Higher Education Panel Takes
Second Stab at Education Report

A second draft report from a national blue-ribbon panel on higher education gives more attention to the needs of minority students along with more specifics about reforms to the nation’s financial aid system (see Diverse, July 27).

Weeks after releasing a first draft that disappointed many observers, the Commission on the Future of Higher Education presented a second draft that featured less rhetoric and more analysis of the problems facing college students. The new report describes challenges in improving access and achievement for minority students, a group that was rarely mentioned in the original document.

“Access and achievement gaps separating low-income and minority students not only persist but have become wider,” the second report says. It also notes that family income, financial aid access and the quality of the high school experience are the major predictors of success in college.

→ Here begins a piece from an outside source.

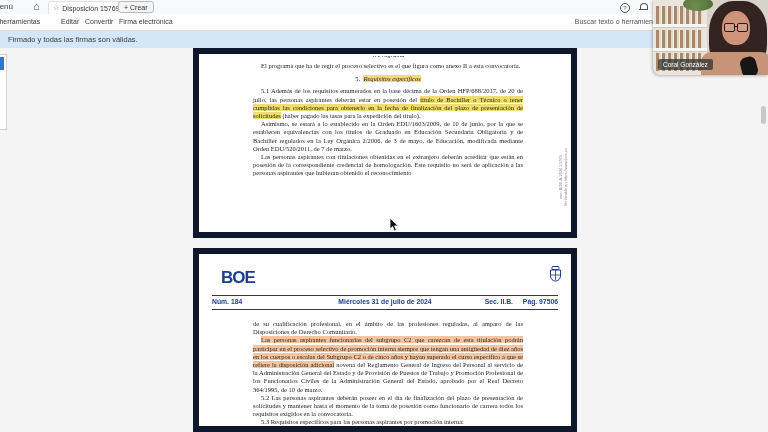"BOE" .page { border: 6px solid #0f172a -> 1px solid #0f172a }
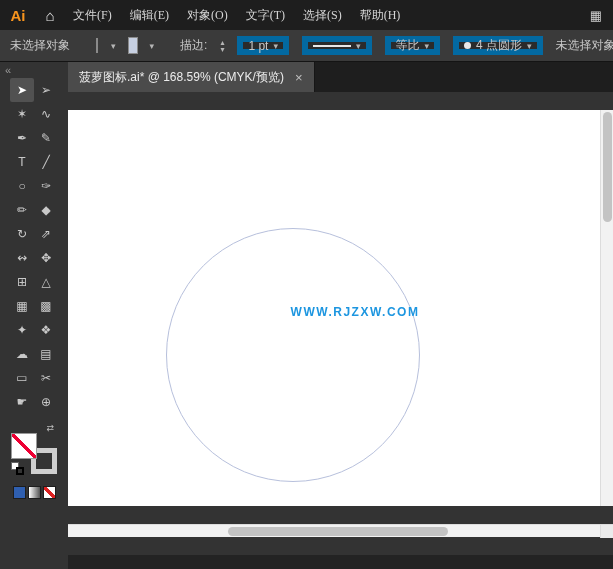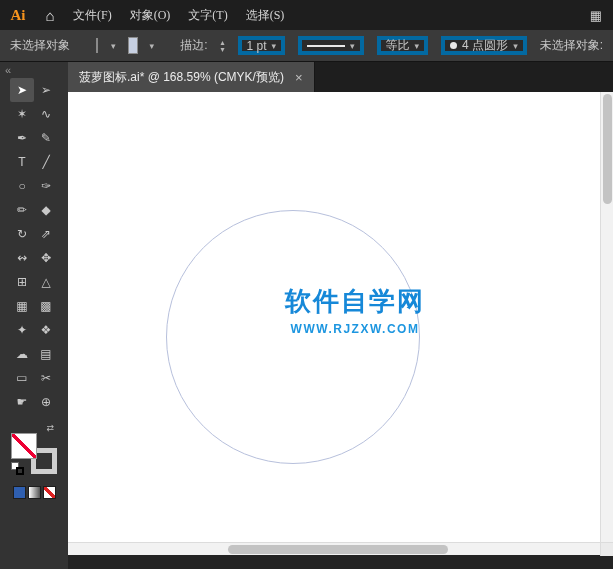"Ai" .logo { font-family: Liberation Serif, serif -> none }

According to the report, only 23 of every 100 White ninth-graders will eventually earn a college degree. For Black and Hispanic students, the rate is less than half that figure. In addition, Black students earned just 9 percent of all bachelor’s degrees in 2004, and Hispanics earned only 6.8 percent of these degrees.

The commission is recommending the consolidation of financial aid programs in order to boost spending on Pell Grants. At a time when more policy-makers are promoting merit-based aid, the report suggests that government at all levels “give the highest priority” to need-based assistance “to provide equitable access to higher education to qualified students from underserved communities.”

Similar to its first report, the panel proposes replacing the bulky Free Application for Federal Student Aid with a simplified one-page form.
It also recommends that college tuition not exceed the growth in family income. This would not be a requirement but instead would be one of several performance benchmarks for colleges to help control costs.

The higher education community’s reaction to the latest report was generally more positive compared with the commission’s first report. “The good news is that there are improvements in both tone and content over the initial draft, released last month to the overwhelming concern of the higher education community,” says Dr. David Ward, president of the American Council on Education.

The final report is due to U.S. Education Secretary Margaret Spellings in September.